Children Who Won't Go to School - Separation Anxiety
Date: 16 April 2008
Going to school usually is an exciting, enjoyable event for young children. For some it brings intense fear or panic. Parents should be concerned if their child regularly complains about feeling sick or asks to stay home from school with minor physical complaints. Not wanting to go to school may occur at anytime, but is most common in children 5-7 and 11-14, times when children are dealing with the new challenges of elementary and middle school.

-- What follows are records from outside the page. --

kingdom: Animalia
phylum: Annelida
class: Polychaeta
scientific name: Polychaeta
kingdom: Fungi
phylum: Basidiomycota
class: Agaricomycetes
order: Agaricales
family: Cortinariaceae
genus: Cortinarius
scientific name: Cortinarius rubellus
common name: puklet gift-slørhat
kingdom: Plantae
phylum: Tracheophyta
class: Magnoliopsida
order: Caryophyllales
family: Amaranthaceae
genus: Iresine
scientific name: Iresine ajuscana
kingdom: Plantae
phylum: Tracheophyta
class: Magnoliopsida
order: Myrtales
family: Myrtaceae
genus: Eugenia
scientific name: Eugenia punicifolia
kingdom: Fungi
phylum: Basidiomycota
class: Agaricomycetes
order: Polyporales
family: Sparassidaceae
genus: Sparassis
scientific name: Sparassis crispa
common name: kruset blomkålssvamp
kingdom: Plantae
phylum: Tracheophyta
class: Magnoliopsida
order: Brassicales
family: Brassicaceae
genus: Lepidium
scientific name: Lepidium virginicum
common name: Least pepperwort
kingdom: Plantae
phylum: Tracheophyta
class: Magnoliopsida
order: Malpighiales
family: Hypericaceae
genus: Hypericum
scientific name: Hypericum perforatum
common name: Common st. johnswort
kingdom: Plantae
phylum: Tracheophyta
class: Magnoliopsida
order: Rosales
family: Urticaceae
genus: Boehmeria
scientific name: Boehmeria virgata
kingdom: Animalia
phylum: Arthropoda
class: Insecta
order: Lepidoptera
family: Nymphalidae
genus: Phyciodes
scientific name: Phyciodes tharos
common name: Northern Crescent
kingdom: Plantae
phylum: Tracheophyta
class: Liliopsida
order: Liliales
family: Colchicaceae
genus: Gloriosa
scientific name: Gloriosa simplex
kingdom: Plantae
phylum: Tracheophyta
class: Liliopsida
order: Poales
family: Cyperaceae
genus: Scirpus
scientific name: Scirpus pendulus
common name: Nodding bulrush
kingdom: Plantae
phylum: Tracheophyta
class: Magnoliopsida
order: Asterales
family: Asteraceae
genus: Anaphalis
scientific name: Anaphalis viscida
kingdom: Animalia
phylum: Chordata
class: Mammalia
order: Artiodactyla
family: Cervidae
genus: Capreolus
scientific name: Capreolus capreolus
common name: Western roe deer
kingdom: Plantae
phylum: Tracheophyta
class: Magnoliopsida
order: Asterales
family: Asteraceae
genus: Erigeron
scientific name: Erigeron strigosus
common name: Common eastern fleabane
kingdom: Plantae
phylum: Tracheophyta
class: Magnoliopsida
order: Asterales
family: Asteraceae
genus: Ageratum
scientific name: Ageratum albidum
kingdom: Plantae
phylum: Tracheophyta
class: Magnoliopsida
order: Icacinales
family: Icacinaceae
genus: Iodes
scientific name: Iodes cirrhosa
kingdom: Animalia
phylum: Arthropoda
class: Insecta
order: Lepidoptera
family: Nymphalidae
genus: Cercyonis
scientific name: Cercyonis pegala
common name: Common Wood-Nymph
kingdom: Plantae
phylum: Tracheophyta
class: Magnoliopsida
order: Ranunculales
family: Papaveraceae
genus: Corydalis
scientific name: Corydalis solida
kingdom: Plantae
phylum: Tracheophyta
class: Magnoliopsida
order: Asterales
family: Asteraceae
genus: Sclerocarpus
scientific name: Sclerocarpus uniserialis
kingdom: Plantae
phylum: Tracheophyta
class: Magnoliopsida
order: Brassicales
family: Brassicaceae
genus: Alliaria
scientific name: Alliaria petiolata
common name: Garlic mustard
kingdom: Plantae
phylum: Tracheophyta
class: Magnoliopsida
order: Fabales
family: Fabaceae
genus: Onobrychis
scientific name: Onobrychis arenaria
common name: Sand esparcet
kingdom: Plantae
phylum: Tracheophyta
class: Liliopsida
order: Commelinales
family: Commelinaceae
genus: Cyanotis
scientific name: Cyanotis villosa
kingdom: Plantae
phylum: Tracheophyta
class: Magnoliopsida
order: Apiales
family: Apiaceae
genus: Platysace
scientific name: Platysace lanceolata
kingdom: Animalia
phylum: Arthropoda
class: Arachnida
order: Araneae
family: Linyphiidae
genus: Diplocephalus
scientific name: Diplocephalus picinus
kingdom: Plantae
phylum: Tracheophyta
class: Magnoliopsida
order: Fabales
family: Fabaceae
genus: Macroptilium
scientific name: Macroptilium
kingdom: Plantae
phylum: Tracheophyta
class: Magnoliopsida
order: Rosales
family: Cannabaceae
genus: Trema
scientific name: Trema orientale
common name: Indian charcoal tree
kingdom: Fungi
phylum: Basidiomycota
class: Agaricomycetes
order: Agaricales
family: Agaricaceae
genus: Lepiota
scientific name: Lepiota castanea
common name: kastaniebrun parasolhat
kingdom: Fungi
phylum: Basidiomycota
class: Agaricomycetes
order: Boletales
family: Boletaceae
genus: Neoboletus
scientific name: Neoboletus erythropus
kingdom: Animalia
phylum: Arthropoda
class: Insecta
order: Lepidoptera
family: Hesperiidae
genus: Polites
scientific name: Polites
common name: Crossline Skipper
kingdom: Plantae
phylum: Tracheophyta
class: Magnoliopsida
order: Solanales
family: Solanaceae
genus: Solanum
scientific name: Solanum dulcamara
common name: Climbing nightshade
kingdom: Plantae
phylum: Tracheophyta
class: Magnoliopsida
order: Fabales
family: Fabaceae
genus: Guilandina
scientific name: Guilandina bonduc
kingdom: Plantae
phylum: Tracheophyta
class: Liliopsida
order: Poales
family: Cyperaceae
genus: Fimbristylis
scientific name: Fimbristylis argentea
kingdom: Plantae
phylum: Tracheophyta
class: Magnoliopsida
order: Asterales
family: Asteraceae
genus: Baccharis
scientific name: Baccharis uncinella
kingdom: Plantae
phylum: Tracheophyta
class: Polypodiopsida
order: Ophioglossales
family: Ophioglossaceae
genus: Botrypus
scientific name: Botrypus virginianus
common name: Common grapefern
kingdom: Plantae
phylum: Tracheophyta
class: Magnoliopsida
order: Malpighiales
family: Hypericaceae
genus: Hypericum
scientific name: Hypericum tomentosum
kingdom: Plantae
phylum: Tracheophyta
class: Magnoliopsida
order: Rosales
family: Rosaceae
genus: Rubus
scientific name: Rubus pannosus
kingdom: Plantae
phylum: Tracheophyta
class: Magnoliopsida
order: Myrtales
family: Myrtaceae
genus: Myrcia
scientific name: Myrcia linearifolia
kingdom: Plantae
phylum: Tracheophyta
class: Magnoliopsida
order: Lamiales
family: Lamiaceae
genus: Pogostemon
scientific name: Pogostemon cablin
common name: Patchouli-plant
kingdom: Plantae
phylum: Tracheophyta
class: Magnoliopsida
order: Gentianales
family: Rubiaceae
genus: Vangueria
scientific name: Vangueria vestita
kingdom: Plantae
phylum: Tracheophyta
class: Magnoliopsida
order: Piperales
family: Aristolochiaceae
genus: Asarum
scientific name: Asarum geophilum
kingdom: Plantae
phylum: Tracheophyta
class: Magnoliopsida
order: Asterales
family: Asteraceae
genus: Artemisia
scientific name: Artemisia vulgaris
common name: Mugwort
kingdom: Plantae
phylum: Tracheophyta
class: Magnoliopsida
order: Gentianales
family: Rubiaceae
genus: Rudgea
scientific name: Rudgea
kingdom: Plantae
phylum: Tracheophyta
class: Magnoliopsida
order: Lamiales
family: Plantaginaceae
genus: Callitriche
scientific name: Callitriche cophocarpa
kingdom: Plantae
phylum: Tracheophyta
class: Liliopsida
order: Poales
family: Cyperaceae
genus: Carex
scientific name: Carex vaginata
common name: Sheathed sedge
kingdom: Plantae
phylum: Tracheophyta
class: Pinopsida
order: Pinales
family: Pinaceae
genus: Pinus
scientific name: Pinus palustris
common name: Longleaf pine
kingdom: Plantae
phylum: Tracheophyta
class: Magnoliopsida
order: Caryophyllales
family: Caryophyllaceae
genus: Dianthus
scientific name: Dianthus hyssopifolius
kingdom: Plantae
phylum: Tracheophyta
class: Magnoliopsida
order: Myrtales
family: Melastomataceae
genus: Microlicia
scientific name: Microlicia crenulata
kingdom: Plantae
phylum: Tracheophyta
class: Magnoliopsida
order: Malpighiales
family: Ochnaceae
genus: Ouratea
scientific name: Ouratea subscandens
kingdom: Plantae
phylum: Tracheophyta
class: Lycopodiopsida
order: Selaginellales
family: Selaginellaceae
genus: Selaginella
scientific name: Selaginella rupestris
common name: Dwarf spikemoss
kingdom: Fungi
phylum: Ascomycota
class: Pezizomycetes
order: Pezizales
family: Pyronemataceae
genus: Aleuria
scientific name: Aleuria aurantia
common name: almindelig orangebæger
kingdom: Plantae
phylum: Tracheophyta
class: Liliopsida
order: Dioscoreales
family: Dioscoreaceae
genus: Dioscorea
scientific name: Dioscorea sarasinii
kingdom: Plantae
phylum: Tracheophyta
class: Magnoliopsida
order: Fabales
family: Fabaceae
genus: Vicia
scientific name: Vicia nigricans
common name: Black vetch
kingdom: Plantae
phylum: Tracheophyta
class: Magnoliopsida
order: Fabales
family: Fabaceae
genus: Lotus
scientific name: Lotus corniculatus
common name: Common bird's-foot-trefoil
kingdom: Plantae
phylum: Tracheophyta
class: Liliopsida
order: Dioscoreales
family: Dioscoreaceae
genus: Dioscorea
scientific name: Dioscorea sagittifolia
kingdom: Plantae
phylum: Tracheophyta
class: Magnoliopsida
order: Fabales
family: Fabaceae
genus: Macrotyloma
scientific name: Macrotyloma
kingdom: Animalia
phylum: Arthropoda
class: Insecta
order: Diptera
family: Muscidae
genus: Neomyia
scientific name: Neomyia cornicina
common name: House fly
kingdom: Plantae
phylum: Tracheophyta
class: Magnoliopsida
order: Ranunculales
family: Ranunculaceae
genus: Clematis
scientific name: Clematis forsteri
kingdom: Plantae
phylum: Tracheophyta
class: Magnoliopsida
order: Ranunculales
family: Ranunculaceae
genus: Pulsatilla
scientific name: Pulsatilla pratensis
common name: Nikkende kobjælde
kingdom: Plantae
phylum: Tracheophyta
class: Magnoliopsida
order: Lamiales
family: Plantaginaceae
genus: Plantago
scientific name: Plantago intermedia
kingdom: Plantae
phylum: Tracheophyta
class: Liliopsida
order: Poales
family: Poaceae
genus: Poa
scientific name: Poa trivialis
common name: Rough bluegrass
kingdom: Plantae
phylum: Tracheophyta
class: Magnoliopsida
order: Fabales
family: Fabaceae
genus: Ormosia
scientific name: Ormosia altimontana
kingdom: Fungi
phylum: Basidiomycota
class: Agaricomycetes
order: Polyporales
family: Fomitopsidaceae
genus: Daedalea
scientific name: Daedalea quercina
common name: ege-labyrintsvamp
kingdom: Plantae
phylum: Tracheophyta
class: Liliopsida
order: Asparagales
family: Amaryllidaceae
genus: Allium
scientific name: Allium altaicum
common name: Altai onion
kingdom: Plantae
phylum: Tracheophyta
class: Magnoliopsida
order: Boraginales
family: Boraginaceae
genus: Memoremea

Children with an unreasonable fear of school may:
· feel unsafe staying in a room by themselves
· display clinging behavior
· display excessive worry and fear about parents or about harm to themselves
· shadow the mother or father around the house
· have difficulty going to sleep
· have nightmares
· have exaggerated, unrealistic fears of animals, monster, burglars
· fear being alone in the dark, or
· have severe tantrums when forced to go to school
Such symptoms and behaviors are common among children with separation anxiety disorder. The potential long-term effects (anxiety and panic disorder as an adult) are serious for a child who has persistent separation anxiety and does not receive professional assistance. The child may also develop serious educational or social problems if their fears and anxiety keep them away from school and friends for an extended period of time.
When fears persist the parents and child should consult with a qualified mental health professional, who will work with them to develop a plan to immediately return the child to school and other activities. Refusal to go to school in the older child or adolescent is generally a more serious illness, and often requires more intensive treatment. Excessive fears and panic about leaving home/parents and going to school can be successfully treated.